Le Wisconsin devrait encore rapprocher M. McCain du seuil des 1191 délégués du parti, nécessaire pour s'assurer l'investiture à la convention de Minneapolis en septembre, dont seul le maintien en course de l'ex-pasteur baptiste Mike Huckabee semble le séparer.
Il frôle ce seuil grâce au soutien de son ancien adversaire Mitt Romney, qui a promis jeudi d'essayer de lui livrer son électorat conservateur, et devrait bénéficier dès lundi d'un nouveau coup de pouce avec le soutien attendu de l'ancien président George Bush, le père de l'actuel président.
Le Wisconsin est riche de 40 délégués républicains, et le sondage le plus récent, réalisé par l'institut Strategic Vision le week-end dernier, accorde 18 points d'avance à M. McCain sur Mike Huckabee, ex-gouverneur de l'Arkansas.
M. Huckabee a néanmoins assuré qu'il «devait à ses électeurs» de rester dans la course, bien qu'il accuse selon le site Internet indépendant RealClearPolitics un retard écrasant: 240 délégués pour lui, contre 825 pour M. McCain, sans compter les 291 délégués de M. Romney qui pourraient se reporter sur le sénateur de l'Arizona.
Côté démocrate, Barack Obama est reparti en campagne vendredi fort du soutien de deux puissants syndicats, l'UFCW (1,3 million d'adhérents dans la filière agroalimentaire) et le SEIU (1,9 million de membres dans les services), qui pourraient notamment l'aider à conquérir le vote des Hispaniques, qu'il peine à convaincre.

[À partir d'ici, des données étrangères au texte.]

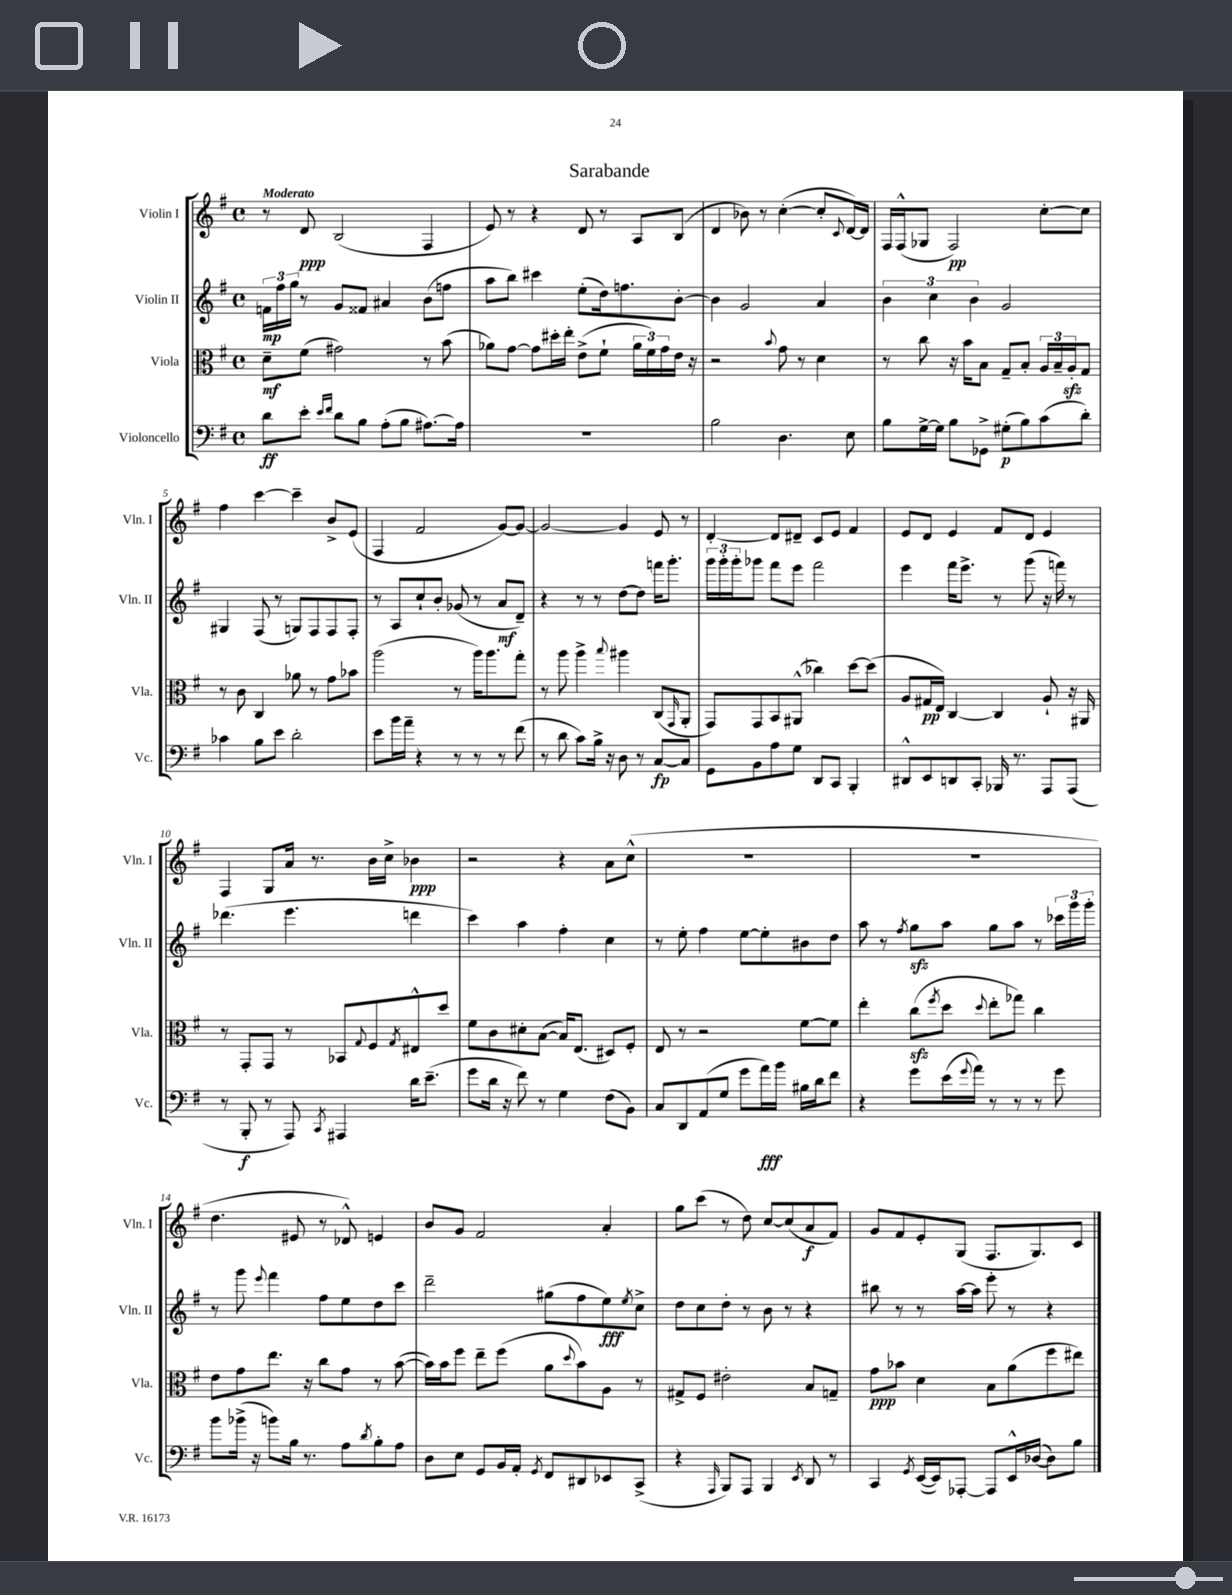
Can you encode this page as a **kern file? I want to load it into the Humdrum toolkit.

**kern	**kern	**kern	**kern
*staff4	*staff3	*staff2	*staff1
*clefF4	*clefC3	*clefG2	*clefG2
*k[f#]	*k[f#]	*k[f#]	*k[f#]
*M4/4	*M4/4	*M4/4	*M4/4
*met(c)	*met(c)	*met(c)	*met(c)
8d	8d~	24f	8r
.	.	24ff#	.
.	.	24gg	.
8e'	(8f#	8r	8d
16qqe	.	.	.
16qqf#	.	.	.
8d	2g#)	8g	(2B
8B	.	8f##	.
(8A'	.	4a#	.
8B	.	.	.
[8.A#)	8r	(8b	4F#
.	(8b	8ff	.
16A#]	.	.	.
=	=	=	=
1r	8a-)	8aa	8e)
.	[8g	8bb)	8r
.	8g]	4ccc#	4r
.	16dd#'	.	.
.	16ee'	.	.
.	(8e^	(8ee'	8d
.	8f#`	16dd)	8r
.	.	8.ff	.
.	24a-	.	8A
.	24f#)	.	.
.	24g	.	.
.	16e	[8b'	(8B
.	16r	.	.
=	=	=	=
2B	2r	4b]	4d
.	.	2g	8b-)
.	.	.	8r
.	8qqb	.	.
4.D	8g	.	([4cc'
.	8r	.	.
.	4d	4a	8cc']
.	.	.	8qqc
8E	.	.	[16d)
.	.	.	16d]
=	=	=	=
8B	8r	6b	16F#
.	.	.	(16F#^^
[16G^	8cc	.	8G-
.	.	6cc	.
16G]	.	.	.
8B	16r	.	2F#)
.	16b	.	.
.	.	6b	.
8GG-^	8B	.	.
(8G#'	8G~	2g	.
8B)	8B'	.	.
(8c	24A	.	[8cc'
.	24B~	.	.
.	24A'	.	.
8d')	8G	.	8cc]
=	=	=	=
4c-	8r	4G#	4ff#
.	8c	.	.
8B	4C	(8F#	[4ccc
8e	.	8r	.
2d'	8a-	8G)	4ccc~]
.	8r	8F#	.
.	8g	8F#	8b^
.	8b-	8F#'	(8e
=	=	=	=
8e	(2aa	8r	4F#
16b	.	8A	.
16a~	.	.	.
4r	.	8cc`	2f#
.	.	8b'	.
8r	8r	(8g-	.
8r	16aa)	8r	.
.	8.aa	.	.
8r	.	8a	[8g)
(8f#	8gg'	8d~)	8g_
=	=	=	=
8r	8r	4r	2g_
8d	8aa	.	.
8c)	4aa^	8r	.
16B^	.	8r	.
16r	.	.	.
.	8qqbb	.	.
8D	4aa#	[8dd	4g]
8r	.	8dd]	.
[8C	(8C	16fff	8e
.	.	8.ggg'	.
.	16qqGG	.	.
8C]	8AA'	.	8r
=	=	=	=
8GG	8GG)	24ggg	[4d'
.	.	24ggg'	.
.	.	24ggg'	.
8BB	8GG	8ggg-	.
8A	8BB	8fff#	8d]
8G	(8AA#^^	8eee	8d#~
8DD	4cc-)	2fff#	8c
8CC	.	.	8e
4BBB'	[8dd	.	4f#
.	(8dd]	.	.
=	=	=	=
8DD#^^	8A	4eee	8e
8EE	16G#	.	8d
.	16E)	.	.
8DD	[4C	16fff#	4e
.	.	8.eee^	.
8CC'	.	.	.
16BBB-	4C]	8r	8f#
8.r	.	.	.
.	.	(8ggg	8d
8AAA	8A`	16r	4e
.	.	16fff)	.
(8AAA	16r	8r	.
.	16AA#	.	.
=	=	=	=
8r	8r	(4.ddd-	4F#
8BBB'	8GG'	.	.
8r	8GG	.	8G
8AAA)	8r	4.eee	16a
.	.	.	8.r
8qCC	.	.	.
4AAA#	8BB-	.	.
.	8qqG	.	.
.	8F#	.	16b
.	.	.	16cc^
.	8qG	.	.
16d	8E#^^	4ddd	4b-
(8.e~	.	.	.
.	8dd	.	.
=	=	=	=
8g	8f#	4ccc)	2r
16d	8c	.	.
16r	.	.	.
8f#)	8d#'	4aa	.
8r	([8B	.	.
4G	16B])	4ff#'	4r
.	(8.E	.	.
(8F#	8D#)	4cc	8a
8BB)	8F#'	.	(8cc^^
=	=	=	=
8C	8E	8r	1r
8DD	8r	8ee'	.
(8AA	2r	4ff#	.
8G	.	.	.
8g	.	[8ee	.
16a)	.	8ee']	.
16b	.	.	.
16B#	[8f#	8b#	.
16d	.	.	.
8f#	8f#]	8dd	.
=	=	=	=
4r	4ee'	8aa	1r
.	.	8r	.
.	.	8qff#	.
8g	(8cc	8gg	.
.	8qff#	.	.
(16e	8dd	8aa	.
8qqg	.	.	.
16a)	.	.	.
.	8qqdd	.	.
8r	8ee'	8gg	.
8r	8gg-)	8aa	.
8r	4cc	8r	.
8g	.	24ccc-	.
.	.	24ggg	.
.	.	24ggg'	.
=	=	=	=
8b	8e	8r	4.dd
(16b-^	8g	8ggg	.
16r	.	.	.
.	.	8qqeee	.
8b)	8.ee	4fff#	.
16B	.	.	8e#
8.r	16r	.	.
.	8cc	8ff#	8r
8A	8g	8ee	8d-^^)
8qd	.	.	.
8B'	8r	8dd	4e
8A	([8b	8ccc	.
=	=	=	=
8D	16b])	2ddd~	8b
.	16b	.	.
8E	8ff#	.	8g
8GG	8ee~	.	2f#
16BB	(8ff#	.	.
16AA'	.	.	.
8qGG	.	.	.
8FF#	8a	(8gg#	.
.	8qqdd	.	.
8DD#	8b)	8ff#	.
8EE-	8A	8ee)	4a'
.	.	8qee	.
(8CC^	8r	8cc^	.
=	=	=	=
4r	8G#^	8dd	8gg
.	8F#	8cc	(8ccc
16qqAAA	.	.	.
8BBB)	2e#'	8dd'	8r
8AAA	.	8r	8dd)
4BBB	.	8b	[8cc
.	.	8r	(8cc]
8qEE	.	.	.
8DD	8B	4r	8a
8r	8G~	.	8f#)
=	=	=	=
4CC	8g	8bb#	8g
.	8b-	8r	8f#
8qGG	.	.	.
([16EE	4d	8r	8e'
16EE])	.	.	.
[8AAA-'	.	[16aa	(8G
.	.	16aa]	.
8AAA-]	8B	8eee'	8.F#
16EE^^	(8a	8r	.
([16D-	.	.	8.G)
8D-])	8ff#	4r	.
8B	8ee#)	.	8c
==	==	==	==
*-	*-	*-	*-
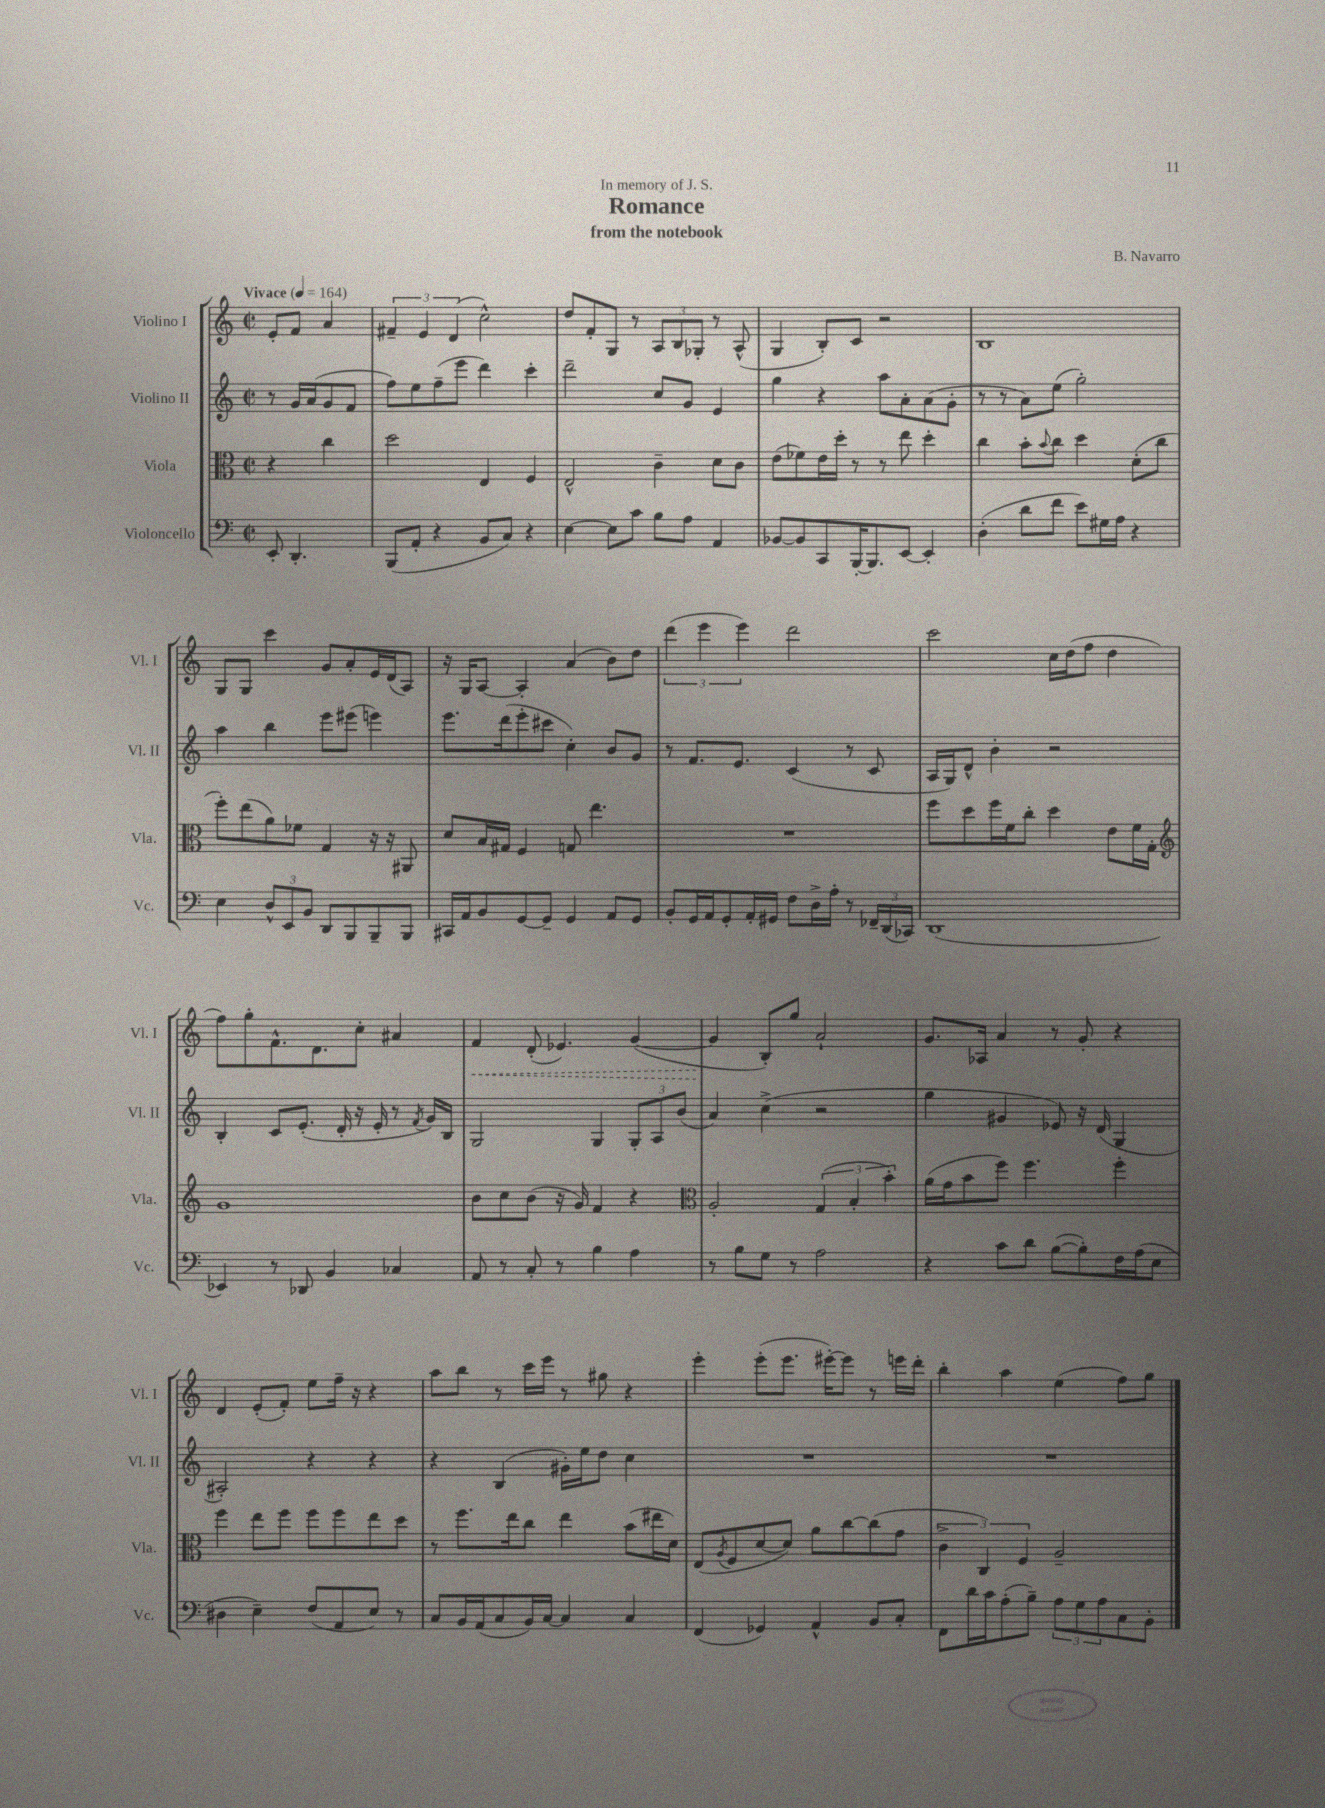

Il espère remporter mardi une majorité des 74 délégués en jeu dans le Wisconsin, où les sondages le créditent d'une mince avance de quatre points devant Hillary Clinton.
Les deux candidats s'y disputent le vote ouvrier, promettant notamment de supprimer les baisses d'impôts accordées aux plus riches par l'administration Bush, de relever le salaire minimum et de s'en prendre aux bénéfices des compagnies pétrolières.
Mais en dépit de cette similitude de message, le ton entre les deux adversaires s'envenime.
«Mon adversaire prononce des discours, je propose des solutions», a dit Mme Clinton jeudi: «Les discours ne mettent pas de quoi manger sur la table».
«Nous avons tous proposé des tas de solutions», a rétorqué M. Obama vendredi, se présentant comme le mieux armé pour les appliquer.
Accusant Mme Clinton d'avoir reçu plus de soutien financier de lobbyistes que n'importe quel autre présidentiable, M. Obama a lancé: «cela ne s'appelle pas faire partie de ceux qui recherchent des solutions, cela s'appelle faire partie du Washington-comme-d'habitude».
Mme Clinton était vendredi la seule des quatre présidentiables à faire campagne dans l'Ohio (141 délégués), un État appelé aux urnes le 4 mars seulement mais où nombre d'analystes estiment sa victoire impérative si elle veut préserver ses chances de briguer la Maison-Blanche. Un sondage publié jeudi l'y crédite d'une avance de 21 points (55% contre 34%).
Une autre bonne nouvelle pourrait être pour elle l'immense État du Texas (193 délégués), également appelé aux urnes le 4 mars, où un sondage publié vendredi par Texas Credit Union lui accorde 49% des intentions de vote, contre 41% pour M. Obama. Elle y a dépêché vendredi son mari, l'ancien président Bill Clinton.
L'investiture démocrate sera décidée avec le soutien d'au moins 2025 délégués à la convention de Denver en août. Barack Obama disposerait déjà de 1289 délégués, selon RealClearPolitics, contre 1237 pour Mme Clinton.